Matthew had grudgingly admitted to Westcliff that his presence had made their negotiations and meetings much easier. Not only did Westcliff’s name open doors, it practically inspired people to give him the entire building. And Matthew privately acknowledged there was a great deal to be learned from the earl, who possessed reams of knowledge about business and manufacturing.

When they discussed locomotive production, for example, the earl was not only conversant with principles of design and engineering, he could also name the dozen varieties of bolts used on their latest broad-gauge locomotives.

Without modesty, Matthew had never met another man who could rival his own ability to understand and retain vast quantities of technical knowledge. Until Westcliff. It made for interesting conversation, at least to the two of them. Anyone else taking part in the discussion would have started snoring after five minutes.

For his part, Marcus had embarked on the week in Bristol with a dual purpose, officially to accomplish certain business-related goals…but unofficially to decide what to make of Matthew Swift.

It hadn’t been easy for Marcus to leave Lillian’s side. He had discovered that while the events of childbirth and infancy were perfectly ordinary when they happened to other people, they were monumentally important when his own wife and child were involved. Everything about his daughter fascinated him: her pattern of sleeping and waking, her first bath, the way she wiggled her toes, the sight of her at Lillian’s breast.

Although it was not unheard of for an upper-class lady to nurse her own child, it was far more common to hire a lactating maid for that purpose.
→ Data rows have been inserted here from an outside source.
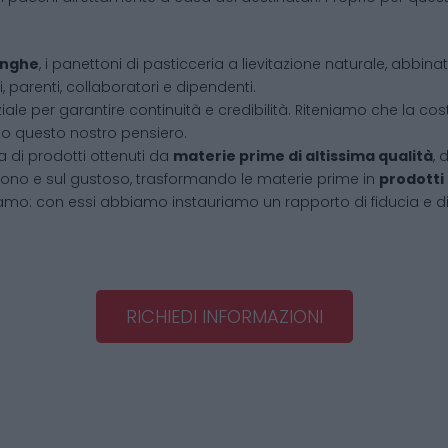
Langhe
, i panettoni di pasticceria a lievitazione naturale, abbin
, parenti, collaboratori e dipendenti.
iale per garantire continuità e credibilità. Riteniamo che la cos
tto questo nostro pensiero.
 di prodotti ottenuti da
materie prime di altissima qualità
, 
l buono e sul gustoso, trasformando le materie prime in
prodotti
amo: con essi abbiamo instauriamo un rapporto di fiducia e d
RICHIEDI INFORMAZIONI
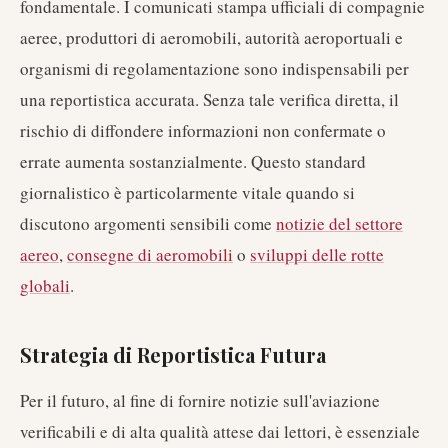
fondamentale. I comunicati stampa ufficiali di compagnie
aeree, produttori di aeromobili, autorità aeroportuali e
organismi di regolamentazione sono indispensabili per
una reportistica accurata. Senza tale verifica diretta, il
rischio di diffondere informazioni non confermate o
errate aumenta sostanzialmente. Questo standard
giornalistico è particolarmente vitale quando si
discutono argomenti sensibili come
notizie del settore
aereo
,
consegne di aeromobili
o
sviluppi delle rotte
globali
.
Strategia di Reportistica Futura
Per il futuro, al fine di fornire notizie sull'aviazione
verificabili e di alta qualità attese dai lettori, è essenziale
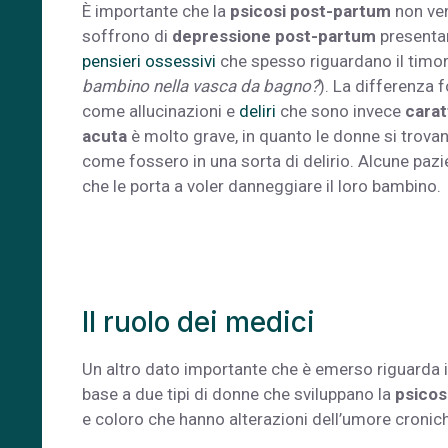
È importante che la
psicosi post-partum
non ve
soffrono di
depressione post-partum
presentan
pensieri ossessivi
che spesso riguardano il timore 
bambino nella vasca da bagno?
). La differenza
come allucinazioni e
deliri
che sono invece
carat
acuta
è molto grave, in quanto le donne si trov
come fossero in una sorta di delirio. Alcune pazi
che le porta a voler danneggiare il loro bambino.
Il ruolo dei medici
Un altro dato importante che è emerso riguarda il 
base a due tipi di donne che sviluppano la
psicos
e coloro che hanno alterazioni dell’umore cronic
However, Lillian had abruptly changed her mind after Merritt was born. “She wants me instead,” Lillian had told Marcus. He hadn’t dared to point out that the baby was hardly capable of a discussion on the matter and would likely be just as content with a wet nurse.

Marcus’s fear that his wife might succumb to childbed fever receded day by day as Lillian returned to her old self, healthy and slender and vigorous. His relief was vast. He had never known such overwhelming love for one person, nor had he anticipated that Lillian would so quickly become his essential requirement for happiness. Anything that was in his power to do for Lillian would be done. And in light of his wife’s worry over her sister, Marcus had decided to form some definitive conclusions about Matthew Swift.